Despite her protest to her
parents that she is not depressed, her mother forces her to attend a support
group. There she meets Augustus Waters, a cancer survivor after having his leg
amputated. Gus has passion for life unmatched by most people unafflicted by
incurable or crippling disease, even though it also cost him a promising future
in sports. The relatively unknown Ansel Elgort also breaks the story’s own rule
of not being about beautiful people by looking strikingly like a young Jeff
Bridges. His manner and charm also gives the impression of a young Bridges and
so can make you forget about the contradiction in the storytelling. It’s no
surprise that the two end up falling for each other despite the unlikelihood of
a happy ending.
Director Josh Boone and the
writers do an interesting thing with Hazel’s parents. There’s the risk of
making them look like monsters or martyrs here. While Boone dabbles with the
possibility of painting them as monsters; it’s just a tease. The script
ultimately treats them as real people, whose hopes and dreams are crushed by
what fate had and still likely will have in store for their daughter; but they
love her, would do anything for her, while still retaining the impression of
feeling cheated for themselves of having a healthy daughter. Laura Dern and Sam
Tremmell do a careful balancing act here, and come out of it looking more human
and more involved than most parents in such Hollywood treatments.
Boone also allows some
flourishes in his treatment of the material. His depiction of the text messages
shared between Hazel and Gus is cute and appropriate considering their ages and
the flirtatious nature of their relationship. He captures that sense of awe
that young people exude as they present their findings on the world to others.

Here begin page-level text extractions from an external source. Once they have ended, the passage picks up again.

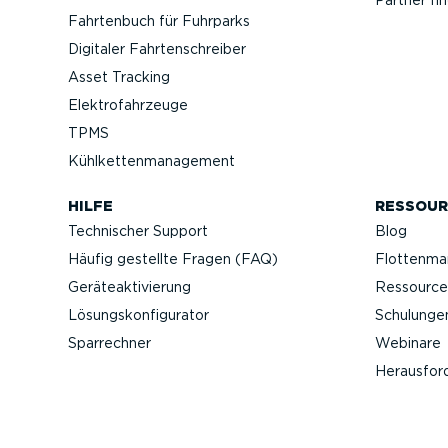
Partner fi
Fahrtenbuch für Fuhrparks
Digitaler Fahrten­schreiber
Asset Tracking
Elektro­fahr­zeuge
TPMS
Kühlket­ten­ma­nagement
HILFE
RESSOUR
Technischer Support
Blog
Häufig gestellte Fragen (FAQ)
Flotten­m
Geräteak­ti­vierung
Ressource
Lösungs­kon­fi­gu­rator
Schulunge
Sparrechner
Webinare
Heraus­for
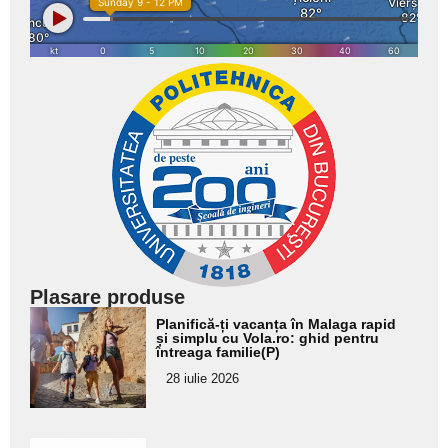
Plasare produse
Adaugă
Planifică-ți vacanța în Malaga rapid
aici textul
și simplu cu Vola.ro: ghid pentru
întreaga familie(P)
pentru
28 iulie 2026
subtitlu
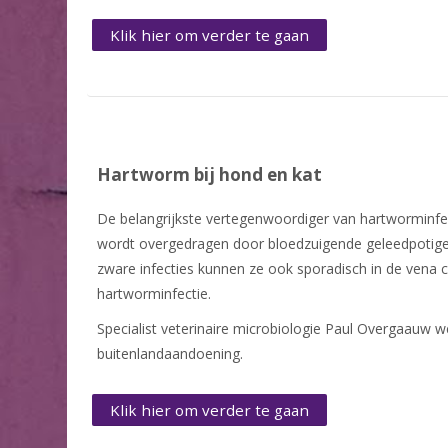
Klik hier om verder te gaan
Hartworm bij hond en kat
De belangrijkste vertegenwoordiger van hartworminfec
wordt overgedragen door bloedzuigende geleedpotige
zware infecties kunnen ze ook sporadisch in de vena 
hartworminfectie.
Specialist veterinaire microbiologie
Paul Overgaauw wer
buitenlandaandoening.
Klik hier om verder te gaan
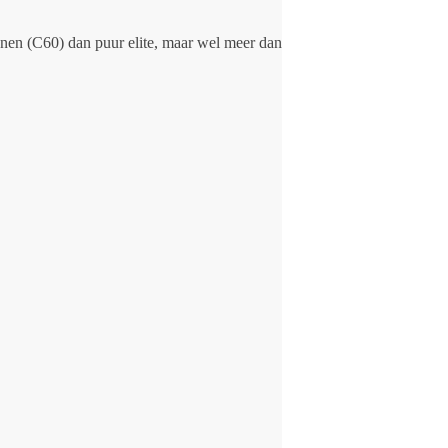
renen (C60) dan puur elite, maar wel meer dan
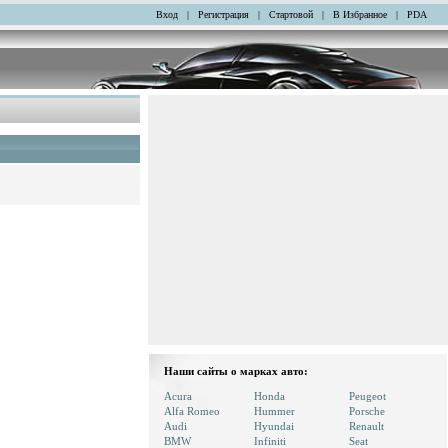
Вход
|
Регистрация
|
Стартовой
|
В Избранное
|
PDA
Наши сайты о марках авто:
Acura
Honda
Peugeot
Alfa Romeo
Hummer
Porsche
Audi
Hyundai
Renault
BMW
Infiniti
Seat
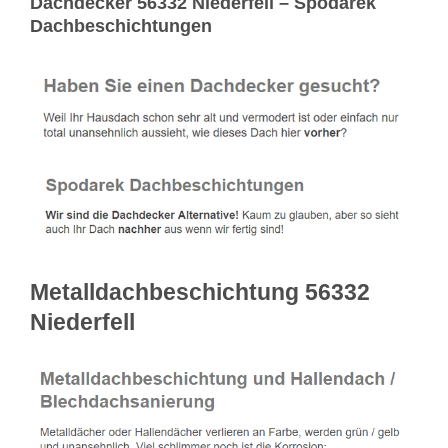
Dachdecker 56332 Niederfell – Spodarek
Dachbeschichtungen
Metalldachbeschichtung 56332
Niederfell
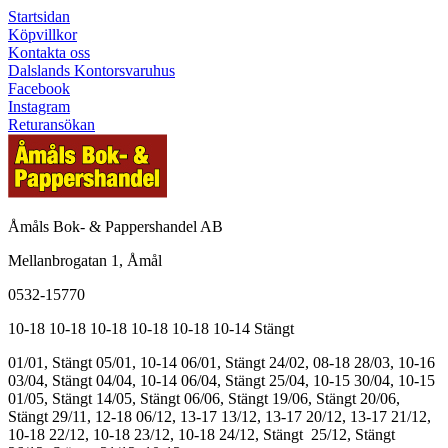
Startsidan
Köpvillkor
Kontakta oss
Dalslands Kontorsvaruhus
Facebook
Instagram
Returansökan
Åmåls Bok- & Pappershandel AB
Mellanbrogatan 1, Åmål
0532-15770
10-18
10-18
10-18
10-18
10-18
10-14
Stängt
01/01, Stängt
05/01, 10-14
06/01, Stängt
24/02, 08-18
28/03, 10-16
03/04, Stängt
04/04, 10-14
06/04, Stängt
25/04, 10-15
30/04, 10-15
01/05, Stängt
14/05, Stängt
06/06, Stängt
19/06, Stängt
20/06,
Stängt
29/11, 12-18
06/12, 13-17
13/12, 13-17
20/12, 13-17
21/12,
10-18
22/12, 10-18
23/12, 10-18
24/12, Stängt
25/12, Stängt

The way Gus finds poetic realization in a park where kids play on a giant
depiction of a skeleton carries the exact weight it would for a young man of
his age, even though it’s irony might seem merely obvious to someone of more
maturity.
The film is not without its
faults however. First, there is the narration’s opening declaration that this
isn’t a story that you would see in a book or a movie, when it is in fact it
was a book and now is a movie. I’m sorry, but such a line never should’ve made
it to the final draft. The movie’s ideology also gets a little muddled when
Hazel and Gus get the opportunity to confront a man who wrote a novel that
inspired them through their illnesses. I think it would’ve been stronger to
focus on what Hazel was really searching for in her desire to have certain
questions answered about the book than to throw in the writer’s embittered
pseudo-psychology about the inequities of life into the mix. Despite his
obvious intelligence, his muddled lessons about life’s injustices are quite
obvious. And finally, does any filmmaker really believe that the slow clap—the
cinematic cliché where a group of people start clapping slowly and build to a
full applause when they witness an inspirational moment in the story—can be
sincerely used to signal a moment of dramatic importance anymore? Obviously
Boone does, but here it just serves to take the audience out of the moment.